→ WRITTEN PROBLEM
Extend the guarantee deed text below by writing what comes next, starting right after its final line, "(Clause 30)".

→ SELECTED EXCERPT
——

12.3                                        Hold on Trust

 

The Beneficiary will hold a payment made by the Guarantor in accordance with this clause 12 on trust to the extent that the amount paid by the Guarantor is in respect of an amount paid or a loss or liability suffered by any Other Insured Party.

 

12.4                                        Increase in deductible

 

The Guarantor confirms to the Beneficiary that as at the date of this deed, no deductible in respect of the insurances required to be effected and maintained by the Contractor under clause 36 of the Project Agreement exceeds US$[**].  If the deductible under the Guarantor’s global insurance policy is proposed to be increased above US$[**] at any time during which the Contractor’s obligations to effect and maintain insurance under clause 36 of the Project Agreement are being met under the Guarantor’s global insurance policy, the Guarantor will notify the Beneficiary.

 



 

EXECUTED as a deed.

 

Executed and delivered for and on behalf of
Keane, Inc. by Brian T. Keane, President and
Chief Executive Officer in the presence of:

 

 

 

 

 

 

 

 

 

 

 

Signature of Witness

 

Signature of Brian T. Keane

 

 

 

 

 

 

C. Whitney Pedersen, Assistant Secretary

 

 

Name of Witness in full

 

 

 

 

The Official Seal of Transport Ticketing
Authority
was affixed in the presence of:

 

 

 

 

 

 

 

 

 

 

 

Witness:

 

Witness:

 

 

 

 

 

 

 

 

 

Name:

 

Name:

 



 

Schedule 16

 

Schedule 16
Escrow Agreement

 

(Clause 30)

——

→ SUPPLIED RECORDS
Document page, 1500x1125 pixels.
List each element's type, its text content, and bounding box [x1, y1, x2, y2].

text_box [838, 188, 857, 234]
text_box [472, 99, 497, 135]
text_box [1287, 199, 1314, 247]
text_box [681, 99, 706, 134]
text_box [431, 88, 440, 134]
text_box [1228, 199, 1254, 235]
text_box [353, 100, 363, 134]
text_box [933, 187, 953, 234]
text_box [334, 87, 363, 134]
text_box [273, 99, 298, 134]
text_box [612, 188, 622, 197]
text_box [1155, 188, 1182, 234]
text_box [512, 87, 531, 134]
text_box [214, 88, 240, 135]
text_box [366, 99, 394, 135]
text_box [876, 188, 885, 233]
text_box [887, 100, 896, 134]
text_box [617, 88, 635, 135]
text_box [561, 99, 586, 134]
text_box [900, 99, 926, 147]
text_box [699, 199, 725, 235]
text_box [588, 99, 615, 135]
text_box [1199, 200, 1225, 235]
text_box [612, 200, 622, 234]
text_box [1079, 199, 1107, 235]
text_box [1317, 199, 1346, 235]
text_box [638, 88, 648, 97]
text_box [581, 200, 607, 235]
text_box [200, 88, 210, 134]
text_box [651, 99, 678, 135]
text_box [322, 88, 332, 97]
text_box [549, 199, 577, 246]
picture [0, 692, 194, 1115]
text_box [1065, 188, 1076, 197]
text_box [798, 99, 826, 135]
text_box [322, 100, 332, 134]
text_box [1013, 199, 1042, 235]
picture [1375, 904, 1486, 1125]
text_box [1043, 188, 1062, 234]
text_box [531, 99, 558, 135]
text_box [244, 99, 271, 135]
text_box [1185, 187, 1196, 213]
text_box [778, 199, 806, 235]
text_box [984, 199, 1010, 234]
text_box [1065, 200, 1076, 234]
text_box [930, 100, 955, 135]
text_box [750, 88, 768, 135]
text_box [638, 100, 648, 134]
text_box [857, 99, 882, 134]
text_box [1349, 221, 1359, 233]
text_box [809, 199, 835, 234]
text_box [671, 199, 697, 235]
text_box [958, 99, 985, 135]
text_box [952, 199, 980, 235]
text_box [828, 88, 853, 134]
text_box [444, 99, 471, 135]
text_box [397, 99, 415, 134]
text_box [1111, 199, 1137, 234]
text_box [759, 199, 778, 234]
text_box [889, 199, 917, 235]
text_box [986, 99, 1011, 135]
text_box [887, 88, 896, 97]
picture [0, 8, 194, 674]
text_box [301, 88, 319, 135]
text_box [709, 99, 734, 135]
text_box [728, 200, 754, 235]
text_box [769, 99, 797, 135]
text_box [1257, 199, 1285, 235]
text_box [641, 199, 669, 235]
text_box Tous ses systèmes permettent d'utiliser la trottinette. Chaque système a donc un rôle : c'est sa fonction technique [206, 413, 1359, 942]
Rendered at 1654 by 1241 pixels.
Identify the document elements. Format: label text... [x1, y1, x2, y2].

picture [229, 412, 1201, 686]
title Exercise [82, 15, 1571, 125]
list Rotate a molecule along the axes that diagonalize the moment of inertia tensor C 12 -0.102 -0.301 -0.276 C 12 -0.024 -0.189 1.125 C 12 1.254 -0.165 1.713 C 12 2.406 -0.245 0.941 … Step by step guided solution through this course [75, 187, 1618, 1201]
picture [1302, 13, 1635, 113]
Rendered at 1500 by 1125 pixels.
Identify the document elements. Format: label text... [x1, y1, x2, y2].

——

→ EXERCISE ANSWER
 

ESCROW AGREEMENT made at Melbourne on

 

Parties                                                                                                   [Escrow Agent] of [                                                   ] (“Escrow Agent”)

 

Keane Australia Micropayment Consortium Pty Ltd ACN 114 334 600 of Level 50, Bourke Place, 600 Bourke Street, Melbourne, Victoria (“Contractor”)

 

Public Transport Ticketing Body trading as Transport Ticketing Authority of Level 38, 55 Collins Street, Melbourne, Victoria (“Principal”)

 

Recitals

 

A.                                                   The  Principal and the  Contractor have entered into an agreement dated [                    ] entitled “New Ticketing Solution Project Agreement” (the “Project Agreement”).

 

B.                                                     The Escrow Agent has been appointed by the  Principal and the Contractor  to hold the  Material in escrow.

 

1.                                                      Definitions and Interpretation

 

1.1                                               Definitions

 

In this Agreement:

 

“Business Day” means a day which banks are open for business in Melbourne other than a Saturday or Sunday.

 

“Commencement Date” means the date of this agreement.

 

“Container” means an air tight, moisture free container approved by the Principal.

 

“Dispute Resolution Procedures” has the meaning given to that expression in the Project Agreement.

 

“Escrow Fee” means [         ].

 

“Escrow Material” has the meaning given to that expression in the Project Agreement.

 

“Material” means the data and material provided by the Contractor to the Escrow Agent as varied, added to or replaced from time to time.

 

“Prescribed Form” means [Note:  insert information as to the form of the register the Escrow Agent is required to maintain as agreed by the Principal, the Contractor and the Escrow Agent].

 

“Term” has the meaning given to that expression in the Project Agreement.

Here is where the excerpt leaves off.